Restate all of the entries verbatim.

● INFORMATION GIVEN:
>>>

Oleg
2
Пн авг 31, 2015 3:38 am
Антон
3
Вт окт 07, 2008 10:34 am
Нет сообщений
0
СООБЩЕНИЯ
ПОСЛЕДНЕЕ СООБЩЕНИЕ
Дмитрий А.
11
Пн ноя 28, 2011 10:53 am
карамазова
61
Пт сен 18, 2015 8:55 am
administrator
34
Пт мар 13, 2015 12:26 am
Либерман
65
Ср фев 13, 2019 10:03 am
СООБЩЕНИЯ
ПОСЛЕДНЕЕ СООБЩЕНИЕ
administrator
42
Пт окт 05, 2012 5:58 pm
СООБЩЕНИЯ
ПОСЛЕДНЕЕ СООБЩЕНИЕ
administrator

<<<

● PROBLEM SOLUTION:
Oleg
2
Пн авг 31, 2015 3:38 am
Антон
3
Вт окт 07, 2008 10:34 am
Нет сообщений
0
СООБЩЕНИЯ
ПОСЛЕДНЕЕ СООБЩЕНИЕ
Дмитрий А.
11
Пн ноя 28, 2011 10:53 am
карамазова
61
Пт сен 18, 2015 8:55 am
administrator
34
Пт мар 13, 2015 12:26 am
Либерман
65
Ср фев 13, 2019 10:03 am
СООБЩЕНИЯ
ПОСЛЕДНЕЕ СООБЩЕНИЕ
administrator
42
Пт окт 05, 2012 5:58 pm
СООБЩЕНИЯ
ПОСЛЕДНЕЕ СООБЩЕНИЕ
administrator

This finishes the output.